A Year of Creating Dangerously, Day 347: Christmas Bells

civil war

Then pealed the bells more loud and deep:
“God is not dead, nor doth He sleep;
The Wrong shall fail,
The Right prevail,
With peace on earth, good-will to men.”

Written with the backdrop of one of the bloodiest conflicts in human history, the American Civil War, “Christmas Bells” by Henry Wadsworth Longfellow is far more than a seasonal carol. He published these words in 1863, just two years after his wife had died tragically in a fire, and just a month after he received the news that his son was severely wounded in the battle of New Hope Church in Virginia. It is a poem of hope under intense duress; a shaken belief of peace on earth when all around was devastation, both literal and figurative. But he emerges from that dark place brought on by the “thunder” from each “black accursed mouth” into the light of a trust in a God more powerful than hate or violence or anything else that would attempt to destroy what is good.

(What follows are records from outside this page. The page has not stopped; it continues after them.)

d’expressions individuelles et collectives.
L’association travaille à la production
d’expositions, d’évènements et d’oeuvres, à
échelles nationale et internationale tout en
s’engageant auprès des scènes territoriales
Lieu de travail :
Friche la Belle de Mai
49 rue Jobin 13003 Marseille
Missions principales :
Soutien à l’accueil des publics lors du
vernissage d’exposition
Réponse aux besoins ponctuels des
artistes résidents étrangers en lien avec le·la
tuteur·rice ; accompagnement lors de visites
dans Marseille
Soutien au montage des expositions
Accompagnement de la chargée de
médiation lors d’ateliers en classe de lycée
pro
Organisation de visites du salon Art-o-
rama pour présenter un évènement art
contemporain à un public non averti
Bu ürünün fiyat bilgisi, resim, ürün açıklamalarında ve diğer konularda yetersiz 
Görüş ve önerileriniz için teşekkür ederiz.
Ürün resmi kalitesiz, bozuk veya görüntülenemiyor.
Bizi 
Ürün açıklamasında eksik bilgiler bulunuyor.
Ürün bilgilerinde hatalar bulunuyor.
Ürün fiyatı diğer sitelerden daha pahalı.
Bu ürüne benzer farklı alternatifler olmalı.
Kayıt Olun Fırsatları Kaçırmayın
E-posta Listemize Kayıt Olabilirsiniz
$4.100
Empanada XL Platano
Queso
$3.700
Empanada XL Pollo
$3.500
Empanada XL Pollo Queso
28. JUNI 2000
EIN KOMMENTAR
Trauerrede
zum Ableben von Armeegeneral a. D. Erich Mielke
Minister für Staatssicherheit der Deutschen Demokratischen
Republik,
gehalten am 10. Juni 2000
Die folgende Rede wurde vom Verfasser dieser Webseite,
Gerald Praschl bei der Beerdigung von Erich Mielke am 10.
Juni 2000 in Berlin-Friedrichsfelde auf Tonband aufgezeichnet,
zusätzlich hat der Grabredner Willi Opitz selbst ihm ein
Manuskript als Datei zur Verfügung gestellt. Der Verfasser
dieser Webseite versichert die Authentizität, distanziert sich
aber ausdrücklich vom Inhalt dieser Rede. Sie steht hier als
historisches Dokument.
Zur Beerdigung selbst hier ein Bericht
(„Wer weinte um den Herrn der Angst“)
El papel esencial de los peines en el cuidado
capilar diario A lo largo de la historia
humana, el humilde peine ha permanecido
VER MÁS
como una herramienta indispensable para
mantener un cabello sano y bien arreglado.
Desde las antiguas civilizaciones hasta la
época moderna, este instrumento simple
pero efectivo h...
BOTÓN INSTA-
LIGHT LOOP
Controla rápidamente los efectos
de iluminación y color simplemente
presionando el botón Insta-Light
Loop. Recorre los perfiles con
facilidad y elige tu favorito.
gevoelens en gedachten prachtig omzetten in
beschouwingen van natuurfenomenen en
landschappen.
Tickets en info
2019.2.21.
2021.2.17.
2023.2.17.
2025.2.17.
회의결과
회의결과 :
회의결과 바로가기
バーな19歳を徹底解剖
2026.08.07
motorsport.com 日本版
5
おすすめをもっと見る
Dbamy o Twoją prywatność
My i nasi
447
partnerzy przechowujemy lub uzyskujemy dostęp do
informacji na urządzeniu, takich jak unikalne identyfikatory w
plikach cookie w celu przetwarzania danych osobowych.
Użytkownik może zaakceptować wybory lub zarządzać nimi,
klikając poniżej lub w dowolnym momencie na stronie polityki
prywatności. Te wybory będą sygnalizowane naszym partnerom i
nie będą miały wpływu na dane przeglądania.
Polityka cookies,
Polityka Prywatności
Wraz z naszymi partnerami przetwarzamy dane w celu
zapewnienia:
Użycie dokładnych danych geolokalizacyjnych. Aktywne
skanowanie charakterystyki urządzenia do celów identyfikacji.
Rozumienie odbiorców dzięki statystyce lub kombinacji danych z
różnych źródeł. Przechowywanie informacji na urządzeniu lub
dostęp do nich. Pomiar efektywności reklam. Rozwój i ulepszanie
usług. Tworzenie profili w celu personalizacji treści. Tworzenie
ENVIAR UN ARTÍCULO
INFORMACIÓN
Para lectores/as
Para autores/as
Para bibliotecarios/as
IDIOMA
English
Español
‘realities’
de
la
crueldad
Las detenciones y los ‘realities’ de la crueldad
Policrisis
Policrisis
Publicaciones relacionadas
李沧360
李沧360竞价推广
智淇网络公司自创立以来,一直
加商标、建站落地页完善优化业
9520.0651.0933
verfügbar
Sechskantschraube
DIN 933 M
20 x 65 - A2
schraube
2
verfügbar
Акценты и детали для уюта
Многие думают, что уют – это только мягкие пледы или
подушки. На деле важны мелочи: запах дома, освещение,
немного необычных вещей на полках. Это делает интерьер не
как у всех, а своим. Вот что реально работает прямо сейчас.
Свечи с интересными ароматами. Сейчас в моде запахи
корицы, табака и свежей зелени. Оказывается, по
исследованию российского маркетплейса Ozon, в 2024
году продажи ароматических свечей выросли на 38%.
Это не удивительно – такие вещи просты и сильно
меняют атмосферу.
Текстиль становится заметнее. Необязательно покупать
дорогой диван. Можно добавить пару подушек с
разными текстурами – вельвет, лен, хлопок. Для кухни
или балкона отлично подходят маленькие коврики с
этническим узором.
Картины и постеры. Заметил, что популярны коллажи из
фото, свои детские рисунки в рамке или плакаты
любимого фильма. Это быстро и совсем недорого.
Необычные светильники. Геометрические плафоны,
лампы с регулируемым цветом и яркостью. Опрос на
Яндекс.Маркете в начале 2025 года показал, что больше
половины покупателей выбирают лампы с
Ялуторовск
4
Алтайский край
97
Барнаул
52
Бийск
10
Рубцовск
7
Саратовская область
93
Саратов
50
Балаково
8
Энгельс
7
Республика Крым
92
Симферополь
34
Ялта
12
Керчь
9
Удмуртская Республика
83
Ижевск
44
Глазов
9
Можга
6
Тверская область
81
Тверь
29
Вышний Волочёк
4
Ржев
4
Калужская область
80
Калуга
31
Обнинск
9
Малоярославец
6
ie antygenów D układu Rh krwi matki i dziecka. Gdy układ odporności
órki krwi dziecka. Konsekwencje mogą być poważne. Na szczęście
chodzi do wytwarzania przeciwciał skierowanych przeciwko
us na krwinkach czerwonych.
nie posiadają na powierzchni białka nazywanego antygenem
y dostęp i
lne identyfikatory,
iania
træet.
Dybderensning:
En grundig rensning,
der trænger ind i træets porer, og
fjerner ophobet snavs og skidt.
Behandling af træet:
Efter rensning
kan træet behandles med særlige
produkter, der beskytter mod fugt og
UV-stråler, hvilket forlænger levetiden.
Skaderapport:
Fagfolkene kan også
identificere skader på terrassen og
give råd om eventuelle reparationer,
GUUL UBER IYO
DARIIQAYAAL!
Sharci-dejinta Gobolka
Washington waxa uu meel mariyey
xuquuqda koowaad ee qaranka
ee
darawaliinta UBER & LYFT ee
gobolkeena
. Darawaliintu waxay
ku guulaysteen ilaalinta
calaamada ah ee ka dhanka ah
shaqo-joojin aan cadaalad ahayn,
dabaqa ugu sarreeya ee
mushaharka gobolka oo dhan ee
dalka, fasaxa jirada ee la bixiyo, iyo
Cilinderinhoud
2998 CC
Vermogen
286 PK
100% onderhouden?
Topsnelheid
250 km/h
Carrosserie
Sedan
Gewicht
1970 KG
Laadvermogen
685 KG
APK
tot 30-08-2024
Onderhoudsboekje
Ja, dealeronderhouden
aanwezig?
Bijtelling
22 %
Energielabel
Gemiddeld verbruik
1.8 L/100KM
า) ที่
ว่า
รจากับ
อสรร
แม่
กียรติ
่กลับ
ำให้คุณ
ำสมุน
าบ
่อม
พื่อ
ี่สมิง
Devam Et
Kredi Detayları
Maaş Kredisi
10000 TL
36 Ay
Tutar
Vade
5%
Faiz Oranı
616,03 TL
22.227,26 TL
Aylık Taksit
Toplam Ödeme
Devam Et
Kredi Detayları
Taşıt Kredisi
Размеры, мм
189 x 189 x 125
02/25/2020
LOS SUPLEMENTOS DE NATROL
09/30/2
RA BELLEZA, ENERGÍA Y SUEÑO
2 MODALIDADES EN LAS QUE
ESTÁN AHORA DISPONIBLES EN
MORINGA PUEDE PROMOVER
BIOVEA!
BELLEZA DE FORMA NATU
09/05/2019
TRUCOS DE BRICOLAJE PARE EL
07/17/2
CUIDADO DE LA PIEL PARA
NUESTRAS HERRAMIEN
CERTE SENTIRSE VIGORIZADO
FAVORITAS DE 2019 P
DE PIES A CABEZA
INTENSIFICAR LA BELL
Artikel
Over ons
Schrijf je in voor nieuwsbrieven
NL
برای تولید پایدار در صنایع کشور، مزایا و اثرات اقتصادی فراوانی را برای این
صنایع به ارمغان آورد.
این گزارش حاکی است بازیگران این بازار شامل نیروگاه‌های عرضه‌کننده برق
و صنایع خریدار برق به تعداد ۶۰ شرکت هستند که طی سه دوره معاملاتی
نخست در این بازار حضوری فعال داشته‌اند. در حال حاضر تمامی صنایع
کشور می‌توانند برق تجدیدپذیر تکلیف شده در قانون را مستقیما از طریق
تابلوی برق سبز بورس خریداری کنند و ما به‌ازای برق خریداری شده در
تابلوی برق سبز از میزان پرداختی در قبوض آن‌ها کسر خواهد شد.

The world I look out on and experience internally is not so different from what confronted Longfellow. I am grateful for these words that he penned so long ago for their power in the here and now, for my Christmas season and yours that comes at the end of a bitter 2017.

Christmas Bells

Henry Wadsworth Longfellow (1807 – 1882)

I heard the bells on Christmas Day
Their old, familiar carols play,
And wild and sweet
The words repeat
Of peace on earth, good-will to men!

And thought how, as the day had come,
The belfries of all Christendom
Had rolled along
The unbroken song
Of peace on earth, good-will to men!

Till ringing, singing on its way,
The world revolved from night to day,
A voice, a chime,
A chant sublime
Of peace on earth, good-will to men!

Then from each black, accursed mouth
The cannon thundered in the South,
And with the sound
The carols drowned
Of peace on earth, good-will to men!

It was as if an earthquake rent
The hearth-stones of a continent,
And made forlorn
The households born
Of peace on earth, good-will to men!

And in despair I bowed my head;
“There is no peace on earth,” I said;
“For hate is strong,
And mocks the song
Of peace on earth, good-will to men!”

Then pealed the bells more loud and deep:
“God is not dead, nor doth He sleep;
The Wrong shall fail,
The Right prevail,
With peace on earth, good-will to men.”